Südtirol nach dem Zweiten Weltkrieg

Das Gruber-Degasperi-Abkommen
Nach Ende des Zweiten Weltkriegs verweigern die Siegermächte Südtirol das Selbstbestimmungsrecht, verpflichten allerdings Italien und Österreich zu Verhandlungen über Südtirol. Am 5. September 1946 unterzeichnen der italienische Ministerpräsident Alcide Degasperi und der österreichische Außenminister Karl Gruber den Pariser Vertrag. Darin sind besondere Maßnahmen festgeschrieben, die der Südtiroler Bevölkerung die Entwicklung von Sprache, Kultur und Wirtschaft sichern soll. Das „Gruper-Degasperi-Abkommen“ wird integrierender Bestandteil des Friedensvertrags der Alliierten mit Italien und damit auch offiziell eine internationale Angelegenheit.

Die Feuernacht und das Autonomiestatut
Weil der Pariser Vertrag auch 15 Jahre nach dessen Abschluss nicht umgesetzt ist, wendet sich Österreich an die UNO. Gleichzeitig eskalieren die Spannungen im Land. In der Nacht des 11. Juni 1961 werden Dutzende Hochspannungsmasten in ganz Südtirol gesprengt. Die „Feuernacht“ richtet die Aufmerksamkeit der italienischen und europäischen Öffentlichkeit auf Südtirol.
Im Anschluss an die Debatten vor der UNO und die Bombenanschläge Anfang der 60er Jahre beginnen langwierige Verhandlungen zwischen Rom, Bozen und Wien. Diese münden letztendlich in ein ganzes „Paket“ an Maßnahmen, die ihren Eingang in das Zweite Autonomiestatut finden, welches am 20. Jänner 1972 in Kraft tritt.
20 Jahre später (1992) sind die Maßnahmen des Pakets umgesetzt, Italien und Österreich können festhalten, dass das Ziel eines effizienten Minderheitenschutzes erreicht ist und den seit 1959 dauernden Streit vor der UNO nun auch offiziell beilegen (Streitbeilegungserklärung). Die Südtirol-Autonomie bleibt international verankert.

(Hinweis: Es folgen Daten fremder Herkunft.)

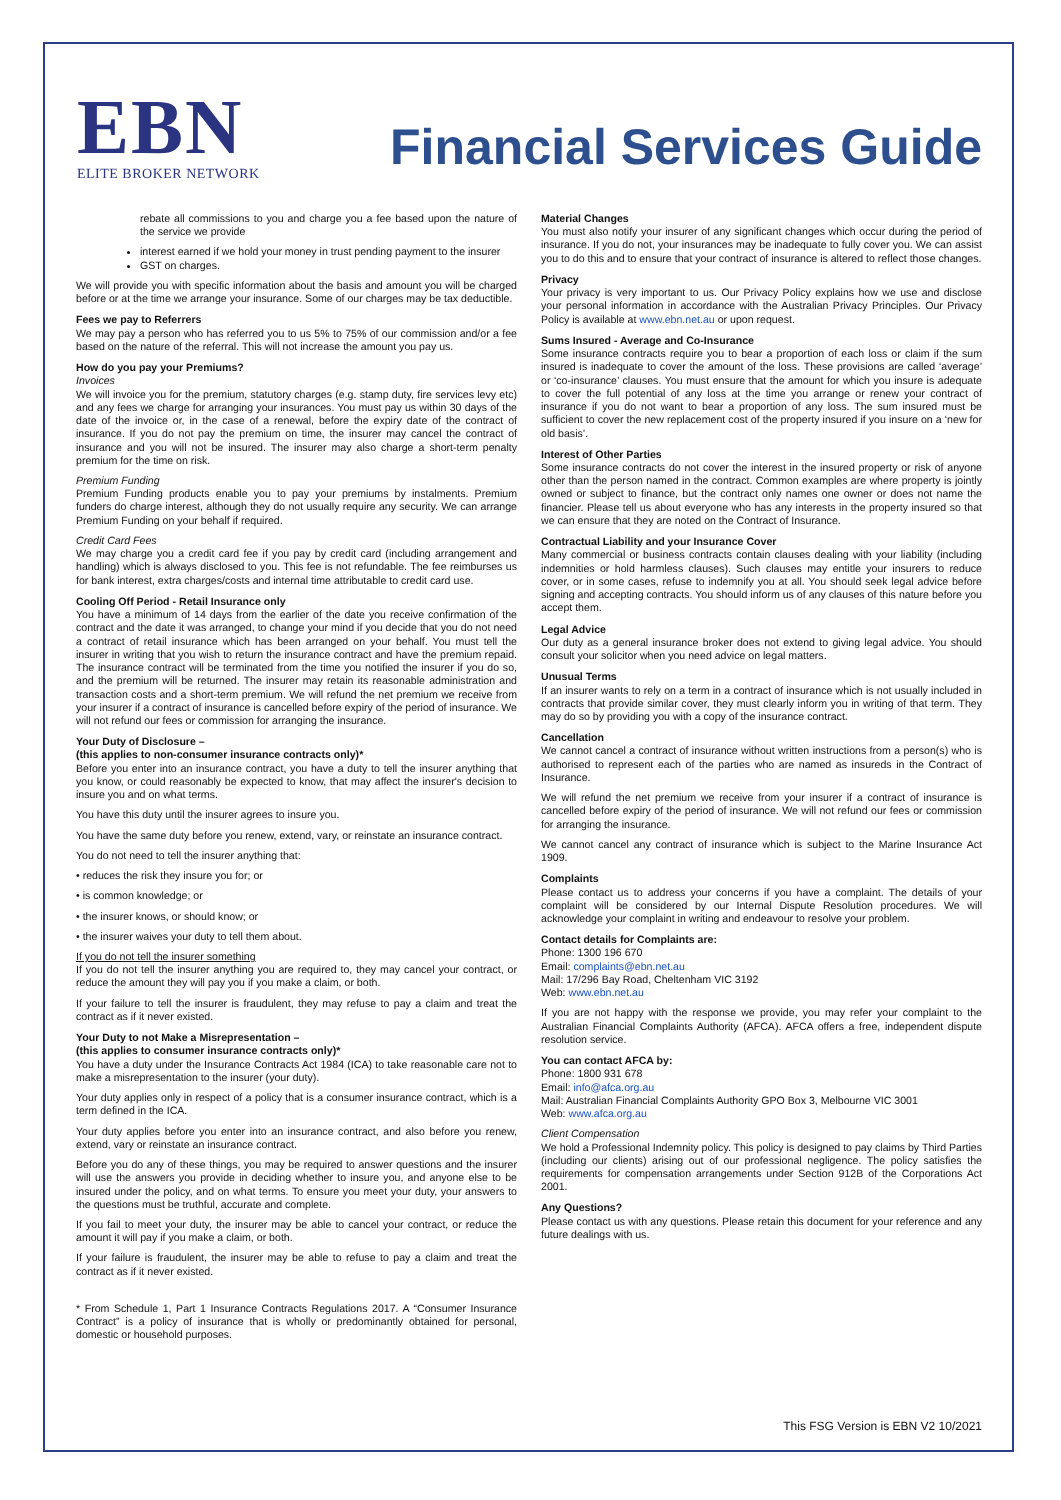EBN
ELITE BROKER NETWORK
Financial Services Guide
rebate all commissions to you and charge you a fee based upon the nature of the service we provide
interest earned if we hold your money in trust pending payment to the insurer
GST on charges.
We will provide you with specific information about the basis and amount you will be charged before or at the time we arrange your insurance. Some of our charges may be tax deductible.
Fees we pay to Referrers
We may pay a person who has referred you to us 5% to 75% of our commission and/or a fee based on the nature of the referral. This will not increase the amount you pay us.
How do you pay your Premiums?
Invoices
We will invoice you for the premium, statutory charges (e.g. stamp duty, fire services levy etc) and any fees we charge for arranging your insurances. You must pay us within 30 days of the date of the invoice or, in the case of a renewal, before the expiry date of the contract of insurance. If you do not pay the premium on time, the insurer may cancel the contract of insurance and you will not be insured. The insurer may also charge a short-term penalty premium for the time on risk.
Premium Funding
Premium Funding products enable you to pay your premiums by instalments. Premium funders do charge interest, although they do not usually require any security. We can arrange Premium Funding on your behalf if required.
Credit Card Fees
We may charge you a credit card fee if you pay by credit card (including arrangement and handling) which is always disclosed to you. This fee is not refundable. The fee reimburses us for bank interest, extra charges/costs and internal time attributable to credit card use.
Cooling Off Period - Retail Insurance only
You have a minimum of 14 days from the earlier of the date you receive confirmation of the contract and the date it was arranged, to change your mind if you decide that you do not need a contract of retail insurance which has been arranged on your behalf. You must tell the insurer in writing that you wish to return the insurance contract and have the premium repaid. The insurance contract will be terminated from the time you notified the insurer if you do so, and the premium will be returned. The insurer may retain its reasonable administration and transaction costs and a short-term premium. We will refund the net premium we receive from your insurer if a contract of insurance is cancelled before expiry of the period of insurance. We will not refund our fees or commission for arranging the insurance.
Your Duty of Disclosure –
(this applies to non-consumer insurance contracts only)*
Before you enter into an insurance contract, you have a duty to tell the insurer anything that you know, or could reasonably be expected to know, that may affect the insurer's decision to insure you and on what terms.
You have this duty until the insurer agrees to insure you.
You have the same duty before you renew, extend, vary, or reinstate an insurance contract.
You do not need to tell the insurer anything that:
• reduces the risk they insure you for; or
• is common knowledge; or
• the insurer knows, or should know; or
• the insurer waives your duty to tell them about.
If you do not tell the insurer something
If you do not tell the insurer anything you are required to, they may cancel your contract, or reduce the amount they will pay you if you make a claim, or both.
If your failure to tell the insurer is fraudulent, they may refuse to pay a claim and treat the contract as if it never existed.
Your Duty to not Make a Misrepresentation –
(this applies to consumer insurance contracts only)*
You have a duty under the Insurance Contracts Act 1984 (ICA) to take reasonable care not to make a misrepresentation to the insurer (your duty).
Your duty applies only in respect of a policy that is a consumer insurance contract, which is a term defined in the ICA.
Your duty applies before you enter into an insurance contract, and also before you renew, extend, vary or reinstate an insurance contract.
Before you do any of these things, you may be required to answer questions and the insurer will use the answers you provide in deciding whether to insure you, and anyone else to be insured under the policy, and on what terms. To ensure you meet your duty, your answers to the questions must be truthful, accurate and complete.
If you fail to meet your duty, the insurer may be able to cancel your contract, or reduce the amount it will pay if you make a claim, or both.
If your failure is fraudulent, the insurer may be able to refuse to pay a claim and treat the contract as if it never existed.
* From Schedule 1, Part 1 Insurance Contracts Regulations 2017. A “Consumer Insurance Contract” is a policy of insurance that is wholly or predominantly obtained for personal, domestic or household purposes.
Material Changes
You must also notify your insurer of any significant changes which occur during the period of insurance. If you do not, your insurances may be inadequate to fully cover you. We can assist you to do this and to ensure that your contract of insurance is altered to reflect those changes.
Privacy
Your privacy is very important to us. Our Privacy Policy explains how we use and disclose your personal information in accordance with the Australian Privacy Principles. Our Privacy Policy is available at www.ebn.net.au or upon request.
Sums Insured - Average and Co-Insurance
Some insurance contracts require you to bear a proportion of each loss or claim if the sum insured is inadequate to cover the amount of the loss. These provisions are called ‘average’ or ‘co-insurance’ clauses. You must ensure that the amount for which you insure is adequate to cover the full potential of any loss at the time you arrange or renew your contract of insurance if you do not want to bear a proportion of any loss. The sum insured must be sufficient to cover the new replacement cost of the property insured if you insure on a ‘new for old basis’.
Interest of Other Parties
Some insurance contracts do not cover the interest in the insured property or risk of anyone other than the person named in the contract. Common examples are where property is jointly owned or subject to finance, but the contract only names one owner or does not name the financier. Please tell us about everyone who has any interests in the property insured so that we can ensure that they are noted on the Contract of Insurance.
Contractual Liability and your Insurance Cover
Many commercial or business contracts contain clauses dealing with your liability (including indemnities or hold harmless clauses). Such clauses may entitle your insurers to reduce cover, or in some cases, refuse to indemnify you at all. You should seek legal advice before signing and accepting contracts. You should inform us of any clauses of this nature before you accept them.
Legal Advice
Our duty as a general insurance broker does not extend to giving legal advice. You should consult your solicitor when you need advice on legal matters.
Unusual Terms
If an insurer wants to rely on a term in a contract of insurance which is not usually included in contracts that provide similar cover, they must clearly inform you in writing of that term. They may do so by providing you with a copy of the insurance contract.
Cancellation
We cannot cancel a contract of insurance without written instructions from a person(s) who is authorised to represent each of the parties who are named as insureds in the Contract of Insurance.
We will refund the net premium we receive from your insurer if a contract of insurance is cancelled before expiry of the period of insurance. We will not refund our fees or commission for arranging the insurance.
We cannot cancel any contract of insurance which is subject to the Marine Insurance Act 1909.
Complaints
Please contact us to address your concerns if you have a complaint. The details of your complaint will be considered by our Internal Dispute Resolution procedures. We will acknowledge your complaint in writing and endeavour to resolve your problem.
Contact details for Complaints are:
Phone: 1300 196 670
Email: complaints@ebn.net.au
Mail: 17/296 Bay Road, Cheltenham VIC 3192
Web: www.ebn.net.au
If you are not happy with the response we provide, you may refer your complaint to the Australian Financial Complaints Authority (AFCA). AFCA offers a free, independent dispute resolution service.
You can contact AFCA by:
Phone: 1800 931 678
Email: info@afca.org.au
Mail: Australian Financial Complaints Authority GPO Box 3, Melbourne VIC 3001
Web: www.afca.org.au
Client Compensation
We hold a Professional Indemnity policy. This policy is designed to pay claims by Third Parties (including our clients) arising out of our professional negligence. The policy satisfies the requirements for compensation arrangements under Section 912B of the Corporations Act 2001.
Any Questions?
Please contact us with any questions. Please retain this document for your reference and any future dealings with us.
This FSG Version is EBN V2 10/2021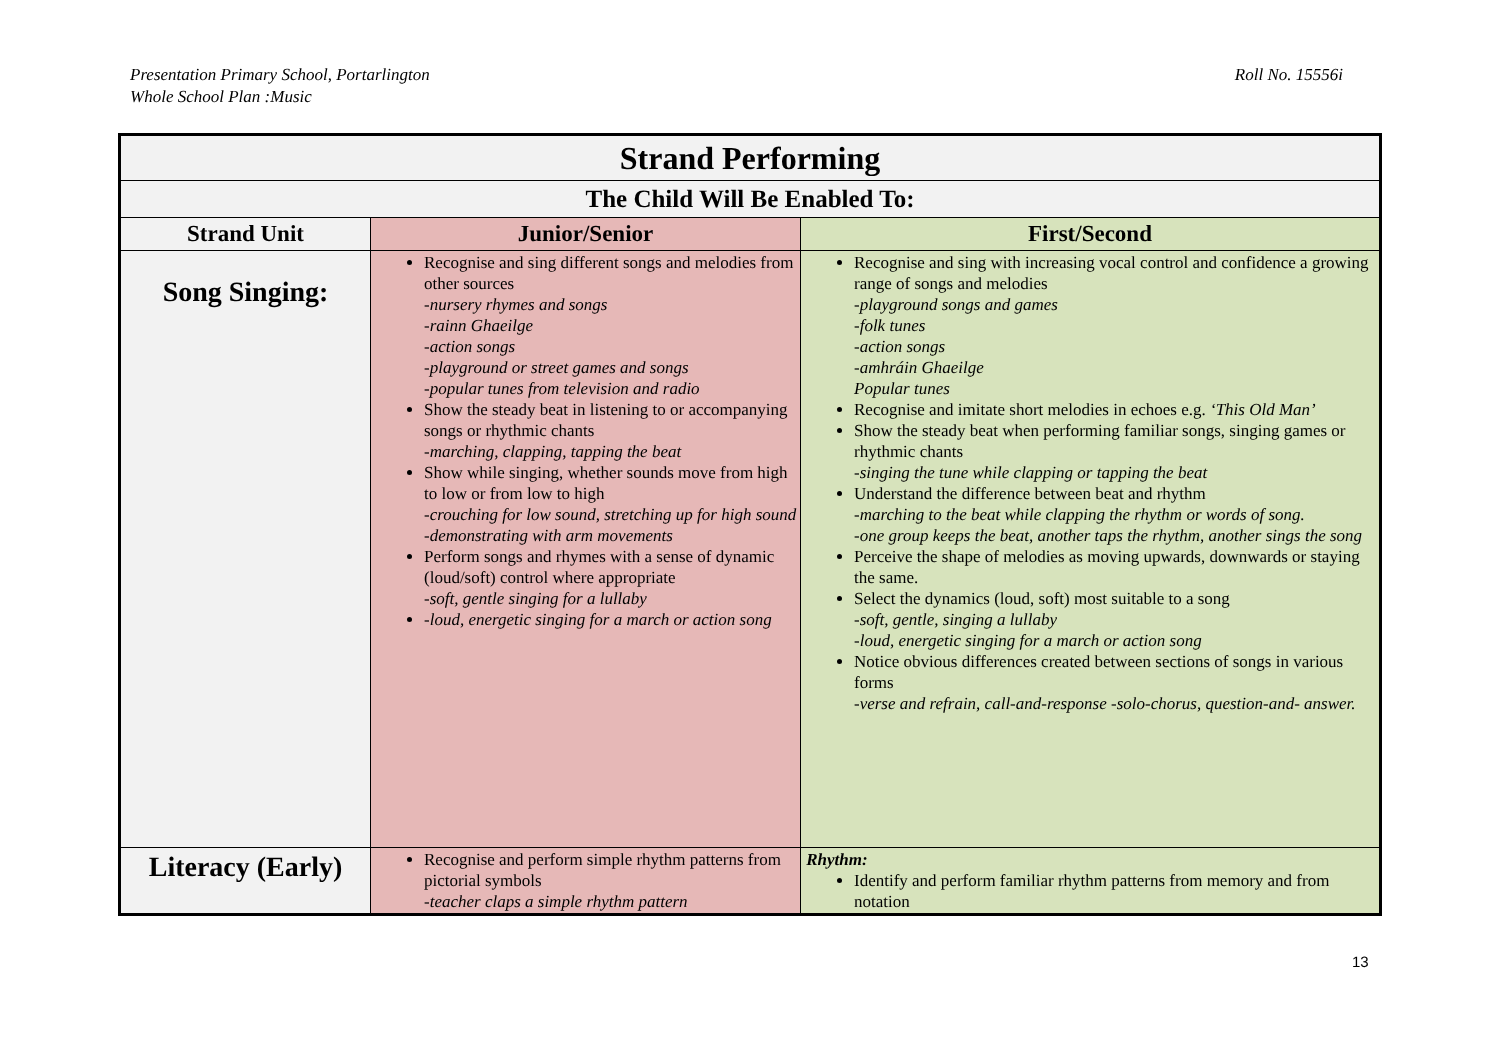Presentation Primary School, Portarlington
Whole School Plan :Music
Roll No. 15556i
| Strand Performing | | |
| The Child Will Be Enabled To: | | |
| Strand Unit | Junior/Senior | First/Second |
| Song Singing: | Recognise and sing different songs and melodies from other sources -nursery rhymes and songs -rainn Ghaeilge -action songs -playground or street games and songs -popular tunes from television and radio Show the steady beat in listening to or accompanying songs or rhythmic chants -marching, clapping, tapping the beat Show while singing, whether sounds move from high to low or from low to high -crouching for low sound, stretching up for high sound -demonstrating with arm movements Perform songs and rhymes with a sense of dynamic (loud/soft) control where appropriate -soft, gentle singing for a lullaby -loud, energetic singing for a march or action song | Recognise and sing with increasing vocal control and confidence a growing range of songs and melodies -playground songs and games -folk tunes -action songs -amhráin Ghaeilge Popular tunes Recognise and imitate short melodies in echoes e.g. ‘This Old Man’ Show the steady beat when performing familiar songs, singing games or rhythmic chants -singing the tune while clapping or tapping the beat Understand the difference between beat and rhythm -marching to the beat while clapping the rhythm or words of song. -one group keeps the beat, another taps the rhythm, another sings the song Perceive the shape of melodies as moving upwards, downwards or staying the same. Select the dynamics (loud, soft) most suitable to a song -soft, gentle, singing a lullaby -loud, energetic singing for a march or action song Notice obvious differences created between sections of songs in various forms -verse and refrain, call-and-response -solo-chorus, question-and- answer. |
| Literacy (Early) | Recognise and perform simple rhythm patterns from pictorial symbols -teacher claps a simple rhythm pattern | Rhythm: Identify and perform familiar rhythm patterns from memory and from notation |
13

Das Ende der europäischen Binnengrenzen und die Europaregion Tirol (2011)
Nach dem Beitritt Österreichs zur Europäischen Union und dem Inkrafttreten des Schengener Abkommens wird der Grenzbalken am Brenner im Jahre 1998 entfernt.

Im Jahre 2011 wird die Europaregion Tirol, Südtirol und Trentino auf der Grundlage der Verordnung 1082 vom 5. Juli 2006 des Europäischen Parlaments als zweiter EVTZ  in Italien (als erster in Österreich) und als 21. in Europa mit eigener Rechtspersönlichkeit gegründet und ein gemeinsames Büro in Bozen eröffnet. Der EVTZ soll als Europäischer Verbund für Territoriale Zusammenarbeit vor dem Hintergrund des Prozesses der europäischen Integration die grenzüberschreitende, transnationale und interregionale Zusammenarbeit zwischen seinen Mitgliedern erleichtern und fördern.

Die Europaregion vereint ca. 1,7 Millionen Einwohner auf einer Gesamtfläche von 26.255 km², aufgeteilt auf die zwei autonome italienischen Provinzen Bozen-Südtirol und Trentino sowie auf das österreichische Bundesland Tirol. Sie stellt eine Schnittstelle und gleichzeitig eine Plattform verschiedener Kulturen und Mentalitäten dar, eine Chance bieten soll, kulturell, politisch und wirtschaftlich zusammenzuwachsen.